Pretty much what I wanted to do when I came and saw the pitiful Xoom on launch day
 
I'm very impressed. I love android but not a fan of any android tablets unfortunately. Love my ipad 2 more than anything :D
 
1. Go to Best Buy
2. Pick up a Honeycomb tablet
3. Use it
4. Cry

Pretty much what I wanted to do when I came and saw the pitiful Xoom on launch day
In my opinion judging Honeycomb or in general an Android Tablet, based on one's experience with XOOM on the day of launch, is unreasonable. Just about everyone knows that Moto rushed it to the market too quickly and launched an unfinished product.

A much better comparison would be the Samsung Tablets or better yet the Toshiba Thrive.

Having said that, I love my iPad2 as well as my Motorola Atrix.
 
I used a few HoneyComb tablets at BestBuy yesterday and was anything but impressed. The interface isn't intuitive and it looked pretty bad. I much preferred the TouchPad.
 
In my opinion judging Honeycomb or in general an Android Tablet, based on one's experience with XOOM on the day of launch, is unreasonable. Just about everyone knows that Moto rushed it to the market too quickly and launched an unfinished product.

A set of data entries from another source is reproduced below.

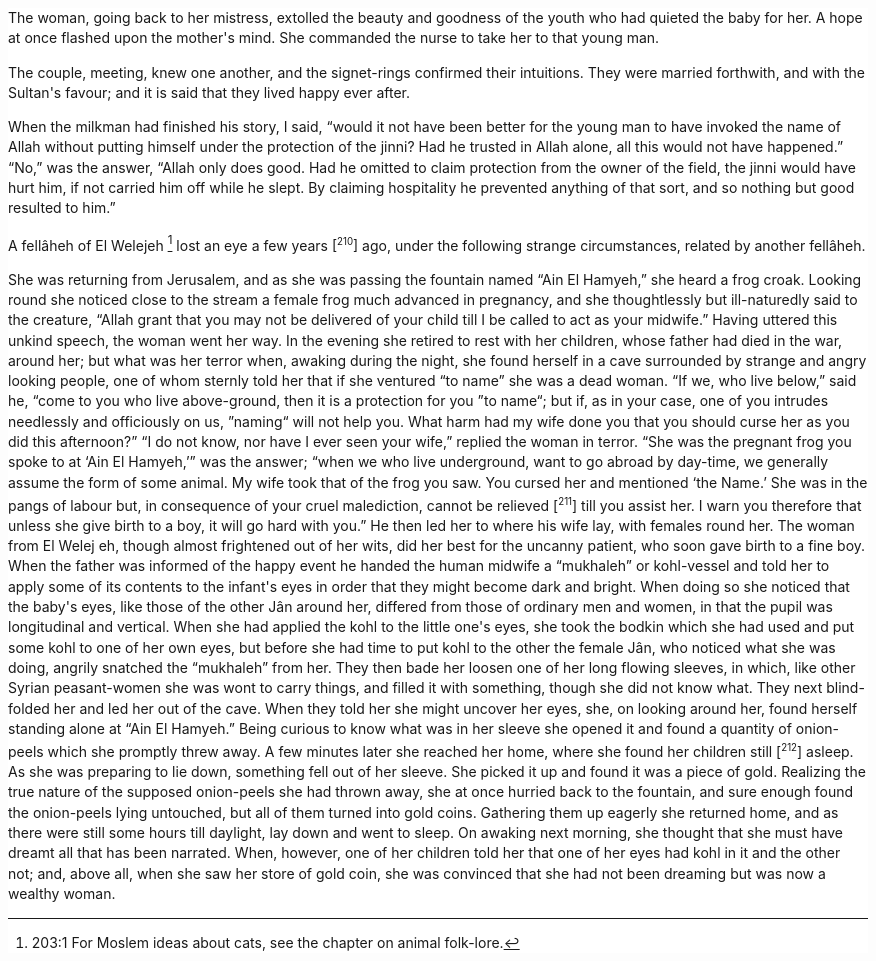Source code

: The woman, going back to her mistress, extolled the beauty and goodness of the youth who had quieted the baby for her. A hope at once flashed upon the mother's mind. She commanded the nurse to take her to that young man.

The couple, meeting, knew one another, and the signet-rings confirmed their intuitions. They were married forthwith, and with the Sultan's favour; and it is said that they lived happy ever after.

When the milkman had finished his story, I said, “would it not have been better for the young man to have invoked the name of Allah without putting himself under the protection of the jinni? Had he trusted in Allah alone, all this would not have happened.” “No,” was the answer, “Allah only does good. Had he omitted to claim protection from the owner of the field, the jinni would have hurt him, if not carried him off while he slept. By claiming hospitality he prevented anything of that sort, and so nothing but good resulted to him.”

A fellâheh of El Welejeh [^112] lost an eye a few years <span id="p210">[<sup><small>210</small></sup>]</span> ago, under the following strange circumstances, related by another fellâheh.

She was returning from Jerusalem, and as she was passing the fountain named “Ain El Hamyeh,” she heard a frog croak. Looking round she noticed close to the stream a female frog much advanced in pregnancy, and she thoughtlessly but ill-naturedly said to the creature, “Allah grant that you may not be delivered of your child till I be called to act as your midwife.” Having uttered this unkind speech, the woman went her way. In the evening she retired to rest with her children, whose father had died in the war, around her; but what was her terror when, awaking during the night, she found herself in a cave surrounded by strange and angry looking people, one of whom sternly told her that if she ventured “to name” she was a dead woman. “If we, who live below,” said he, “come to you who live above-ground, then it is a protection for you ”to name“; but if, as in your case, one of you intrudes needlessly and officiously on us, ”naming“ will not help you. What harm had my wife done you that you should curse her as you did this afternoon?” “I do not know, nor have I ever seen your wife,” replied the woman in terror. “She was the pregnant frog you spoke to at ‘Ain El Hamyeh,’” was the answer; “when we who live underground, want to go abroad by day-time, we generally assume the form of some animal. My wife took that of the frog you saw. You cursed her and mentioned ‘the Name.’ She was in the pangs of labour but, in consequence of your cruel malediction, cannot be relieved <span id="p211">[<sup><small>211</small></sup>]</span> till you assist her. I warn you therefore that unless she give birth to a boy, it will go hard with you.” He then led her to where his wife lay, with females round her. The woman from El Welej eh, though almost frightened out of her wits, did her best for the uncanny patient, who soon gave birth to a fine boy. When the father was informed of the happy event he handed the human midwife a “mukhaleh” or kohl-vessel and told her to apply some of its contents to the infant's eyes in order that they might become dark and bright. When doing so she noticed that the baby's eyes, like those of the other Jân around her, differed from those of ordinary men and women, in that the pupil was longitudinal and vertical. When she had applied the kohl to the little one's eyes, she took the bodkin which she had used and put some kohl to one of her own eyes, but before she had time to put kohl to the other the female Jân, who noticed what she was doing, angrily snatched the “mukhaleh” from her. They then bade her loosen one of her long flowing sleeves, in which, like other Syrian peasant-women she was wont to carry things, and filled it with something, though she did not know what. They next blind-folded her and led her out of the cave. When they told her she might uncover her eyes, she, on looking around her, found herself standing alone at “Ain El Hamyeh.” Being curious to know what was in her sleeve she opened it and found a quantity of onion-peels which she promptly threw away. A few minutes later she reached her home, where she found her children still <span id="p212">[<sup><small>212</small></sup>]</span> asleep. As she was preparing to lie down, something fell out of her sleeve. She picked it up and found it was a piece of gold. Realizing the true nature of the supposed onion-peels she had thrown away, she at once hurried back to the fountain, and sure enough found the onion-peels lying untouched, but all of them turned into gold coins. Gathering them up eagerly she returned home, and as there were still some hours till daylight, lay down and went to sleep. On awaking next morning, she thought that she must have dreamt all that has been narrated. When, however, one of her children told her that one of her eyes had kohl in it and the other not; and, above all, when she saw her store of gold coin, she was convinced that she had not been dreaming but was now a wealthy woman.


[^100]: 188:1 Genis. Under the name of Shedim the orthodox Jews also believe in their existence and general character as here described.
[^101]: 189:1 Mejr-ud-dìn, “Uns el Jelìl” (Cairo Edition), vol. i. p. 15.
[^102]: 190:1 None but the very poorest will sleep without a night-light.
[^103]: 191:1 Irregular cavalry.
[^104]: 196:1 Blackbeetle.
[^105]: 196:2 Fuel for the tabûn or hovel-oven.
[^106]: 197:1 Little blackbeetle.
[^107]: 198:1 It is not uncommon among the natives of Palestine for a man or a woman to bury a charm under the threshold over which some enemy is bound to pass. A woman known to me, who was servant in an English family, thus buried the shoulder-blades of a sheep covered over with curses at a gate through which another servant had to go.
[^108]: 199:1 Ar. tabûn.
[^109]: 199:2 As every husband has a right to do, unless he prefer to hand her over to her brothers, or nearest male relations, that they may themselves put her to death for her sin.
[^110]: 202:1 “Thou blessed one!” are the words with which you should address a serpent, if you have the misfortune to meet one unexpectedly.
[^111]: 202:2 The devil once had a bet with someone that he would obtain a meal in a certain city renowned for piety. He entered house after house at dinner-time, but was always frustrated by the name of Allah till, by good luck, he happened on the dwelling of a Frankish consul who, when Iblìs entered, was at table wrestling with a tough p. 203 beefsteak. “Devil take this meat,” said the consul, and the devil took it.—ED.
[^112]: 203:1 For Moslem ideas about cats, see the chapter on animal folk-lore.
[^113]: 209:1 A village about nine miles S.W. of Jerusalem, and on the Jerusalem-Jaffa railway line.
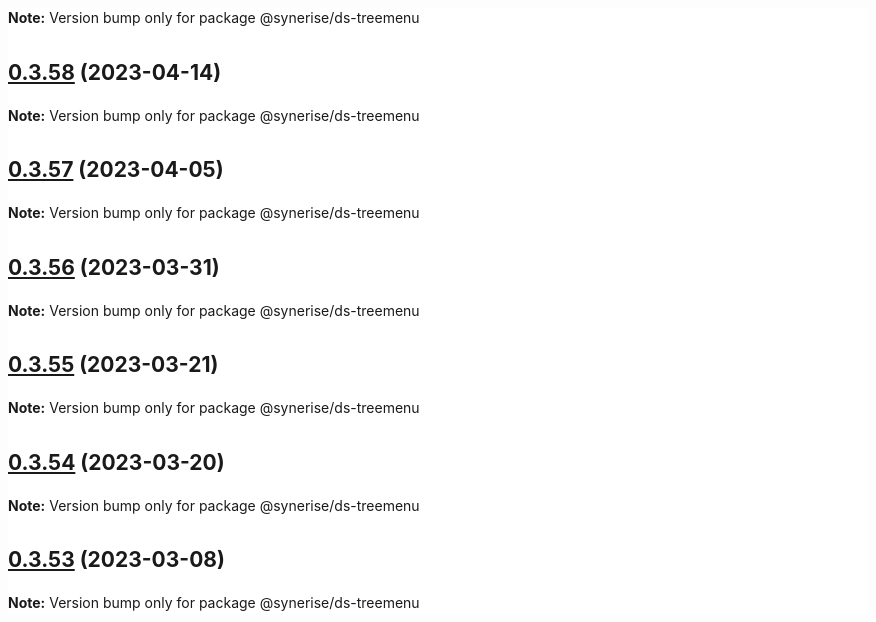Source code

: **Note:** Version bump only for package @synerise/ds-treemenu





## [0.3.58](https://github.com/Synerise/synerise-design/compare/@synerise/ds-treemenu@0.3.57...@synerise/ds-treemenu@0.3.58) (2023-04-14)

**Note:** Version bump only for package @synerise/ds-treemenu





## [0.3.57](https://github.com/Synerise/synerise-design/compare/@synerise/ds-treemenu@0.3.56...@synerise/ds-treemenu@0.3.57) (2023-04-05)

**Note:** Version bump only for package @synerise/ds-treemenu





## [0.3.56](https://github.com/Synerise/synerise-design/compare/@synerise/ds-treemenu@0.3.55...@synerise/ds-treemenu@0.3.56) (2023-03-31)

**Note:** Version bump only for package @synerise/ds-treemenu





## [0.3.55](https://github.com/Synerise/synerise-design/compare/@synerise/ds-treemenu@0.3.54...@synerise/ds-treemenu@0.3.55) (2023-03-21)

**Note:** Version bump only for package @synerise/ds-treemenu





## [0.3.54](https://github.com/Synerise/synerise-design/compare/@synerise/ds-treemenu@0.3.53...@synerise/ds-treemenu@0.3.54) (2023-03-20)

**Note:** Version bump only for package @synerise/ds-treemenu





## [0.3.53](https://github.com/Synerise/synerise-design/compare/@synerise/ds-treemenu@0.3.52...@synerise/ds-treemenu@0.3.53) (2023-03-08)

**Note:** Version bump only for package @synerise/ds-treemenu
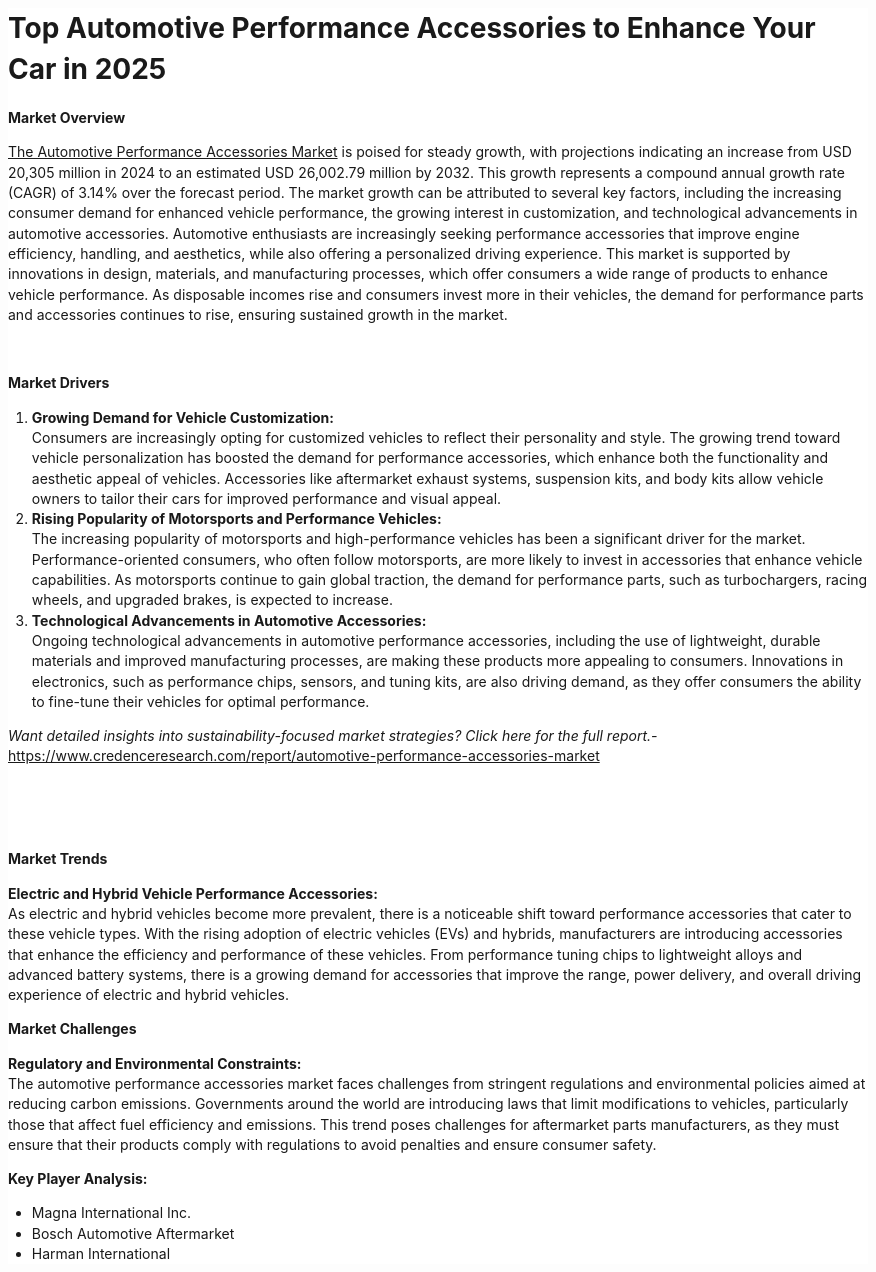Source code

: # Top Automotive Performance Accessories to Enhance Your Car in 2025


<p><strong>Market Overview</strong></p>
<p><a href="https://www.credenceresearch.com/report/automotive-performance-accessories-market">The Automotive Performance Accessories Market</a> is poised for steady growth, with projections indicating an increase from USD 20,305 million in 2024 to an estimated USD 26,002.79 million by 2032. This growth represents a compound annual growth rate (CAGR) of 3.14% over the forecast period. The market growth can be attributed to several key factors, including the increasing consumer demand for enhanced vehicle performance, the growing interest in customization, and technological advancements in automotive accessories. Automotive enthusiasts are increasingly seeking performance accessories that improve engine efficiency, handling, and aesthetics, while also offering a personalized driving experience. This market is supported by innovations in design, materials, and manufacturing processes, which offer consumers a wide range of products to enhance vehicle performance. As disposable incomes rise and consumers invest more in their vehicles, the demand for performance parts and accessories continues to rise, ensuring sustained growth in the market.</p>
<p><strong>&nbsp;</strong></p>
<p><strong>Market Drivers</strong></p>
<ol>
<li><strong>Growing Demand for Vehicle Customization:</strong><br /> Consumers are increasingly opting for customized vehicles to reflect their personality and style. The growing trend toward vehicle personalization has boosted the demand for performance accessories, which enhance both the functionality and aesthetic appeal of vehicles. Accessories like aftermarket exhaust systems, suspension kits, and body kits allow vehicle owners to tailor their cars for improved performance and visual appeal.</li>
<li><strong>Rising Popularity of Motorsports and Performance Vehicles:</strong><br /> The increasing popularity of motorsports and high-performance vehicles has been a significant driver for the market. Performance-oriented consumers, who often follow motorsports, are more likely to invest in accessories that enhance vehicle capabilities. As motorsports continue to gain global traction, the demand for performance parts, such as turbochargers, racing wheels, and upgraded brakes, is expected to increase.</li>
<li><strong>Technological Advancements in Automotive Accessories:</strong><br /> Ongoing technological advancements in automotive performance accessories, including the use of lightweight, durable materials and improved manufacturing processes, are making these products more appealing to consumers. Innovations in electronics, such as performance chips, sensors, and tuning kits, are also driving demand, as they offer consumers the ability to fine-tune their vehicles for optimal performance.</li>
</ol>
<p><em>Want detailed insights into sustainability-focused market strategies? Click here for the full report.- </em><a href="https://www.credenceresearch.com/report/automotive-performance-accessories-market">https://www.credenceresearch.com/report/automotive-performance-accessories-market</a></p>
<p>&nbsp;</p>
<p>&nbsp;</p>
<p><strong>Market Trends</strong></p>
<p><strong>Electric and Hybrid Vehicle Performance Accessories:</strong><br /> As electric and hybrid vehicles become more prevalent, there is a noticeable shift toward performance accessories that cater to these vehicle types. With the rising adoption of electric vehicles (EVs) and hybrids, manufacturers are introducing accessories that enhance the efficiency and performance of these vehicles. From performance tuning chips to lightweight alloys and advanced battery systems, there is a growing demand for accessories that improve the range, power delivery, and overall driving experience of electric and hybrid vehicles.</p>
<p><strong>Market Challenges</strong></p>
<p><strong>Regulatory and Environmental Constraints:</strong><br /> The automotive performance accessories market faces challenges from stringent regulations and environmental policies aimed at reducing carbon emissions. Governments around the world are introducing laws that limit modifications to vehicles, particularly those that affect fuel efficiency and emissions. This trend poses challenges for aftermarket parts manufacturers, as they must ensure that their products comply with regulations to avoid penalties and ensure consumer safety.</p>
<p><strong>Key Player Analysis:</strong></p>
<ul>
<li>Magna International Inc.</li>
<li>Bosch Automotive Aftermarket</li>
<li>Harman International</li>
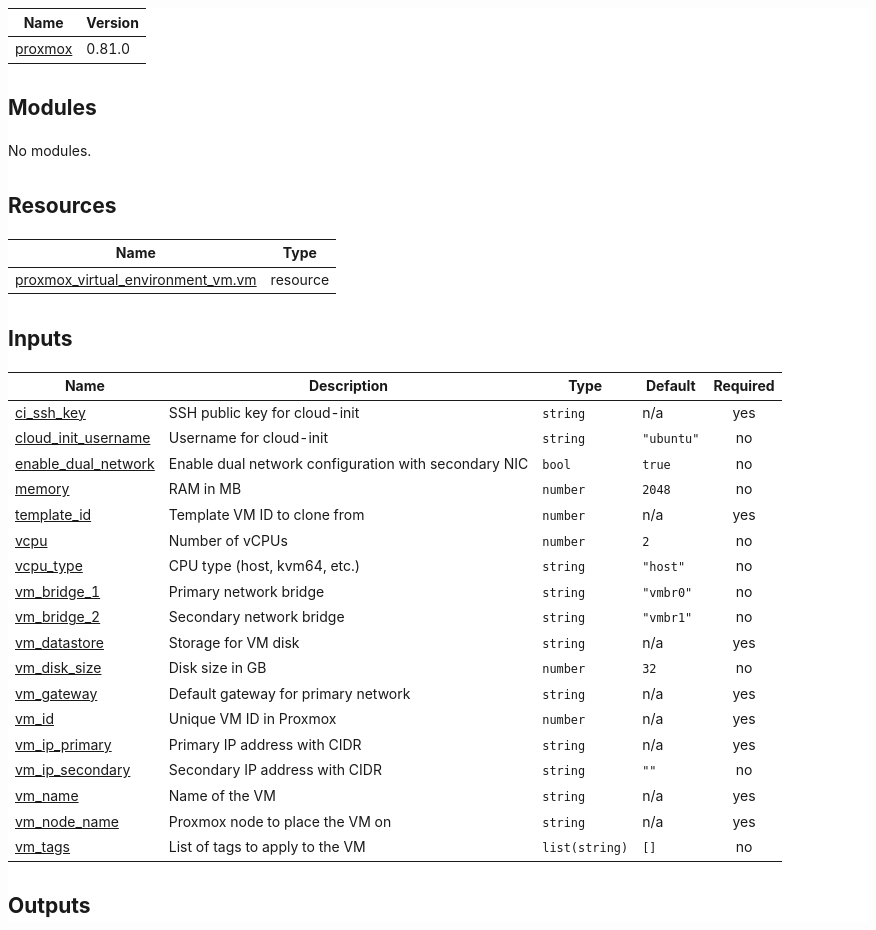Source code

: | Name | Version |
|------|---------|
| <a name="provider_proxmox"></a> [proxmox](#provider\_proxmox) | 0.81.0 |
## Modules

No modules.
## Resources

| Name | Type |
|------|------|
| [proxmox_virtual_environment_vm.vm](https://registry.terraform.io/providers/bpg/proxmox/latest/docs/resources/virtual_environment_vm) | resource |
## Inputs

| Name | Description | Type | Default | Required |
|------|-------------|------|---------|:--------:|
| <a name="input_ci_ssh_key"></a> [ci\_ssh\_key](#input\_ci\_ssh\_key) | SSH public key for cloud-init | `string` | n/a | yes |
| <a name="input_cloud_init_username"></a> [cloud\_init\_username](#input\_cloud\_init\_username) | Username for cloud-init | `string` | `"ubuntu"` | no |
| <a name="input_enable_dual_network"></a> [enable\_dual\_network](#input\_enable\_dual\_network) | Enable dual network configuration with secondary NIC | `bool` | `true` | no |
| <a name="input_memory"></a> [memory](#input\_memory) | RAM in MB | `number` | `2048` | no |
| <a name="input_template_id"></a> [template\_id](#input\_template\_id) | Template VM ID to clone from | `number` | n/a | yes |
| <a name="input_vcpu"></a> [vcpu](#input\_vcpu) | Number of vCPUs | `number` | `2` | no |
| <a name="input_vcpu_type"></a> [vcpu\_type](#input\_vcpu\_type) | CPU type (host, kvm64, etc.) | `string` | `"host"` | no |
| <a name="input_vm_bridge_1"></a> [vm\_bridge\_1](#input\_vm\_bridge\_1) | Primary network bridge | `string` | `"vmbr0"` | no |
| <a name="input_vm_bridge_2"></a> [vm\_bridge\_2](#input\_vm\_bridge\_2) | Secondary network bridge | `string` | `"vmbr1"` | no |
| <a name="input_vm_datastore"></a> [vm\_datastore](#input\_vm\_datastore) | Storage for VM disk | `string` | n/a | yes |
| <a name="input_vm_disk_size"></a> [vm\_disk\_size](#input\_vm\_disk\_size) | Disk size in GB | `number` | `32` | no |
| <a name="input_vm_gateway"></a> [vm\_gateway](#input\_vm\_gateway) | Default gateway for primary network | `string` | n/a | yes |
| <a name="input_vm_id"></a> [vm\_id](#input\_vm\_id) | Unique VM ID in Proxmox | `number` | n/a | yes |
| <a name="input_vm_ip_primary"></a> [vm\_ip\_primary](#input\_vm\_ip\_primary) | Primary IP address with CIDR | `string` | n/a | yes |
| <a name="input_vm_ip_secondary"></a> [vm\_ip\_secondary](#input\_vm\_ip\_secondary) | Secondary IP address with CIDR | `string` | `""` | no |
| <a name="input_vm_name"></a> [vm\_name](#input\_vm\_name) | Name of the VM | `string` | n/a | yes |
| <a name="input_vm_node_name"></a> [vm\_node\_name](#input\_vm\_node\_name) | Proxmox node to place the VM on | `string` | n/a | yes |
| <a name="input_vm_tags"></a> [vm\_tags](#input\_vm\_tags) | List of tags to apply to the VM | `list(string)` | `[]` | no |
## Outputs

A much better comparison would be the Samsung Tablets or better yet the Toshiba Thrive.

Having said that, I love my iPad2 as well as my Motorola Atrix.

Tried those too. I've also owned 3 Android phones. I'm not trolling here, I'm just judging an operating system (and the products it comes on) the way they are. Honeycomb was a mess, and it is still a mess. I wish it wasn't but it is.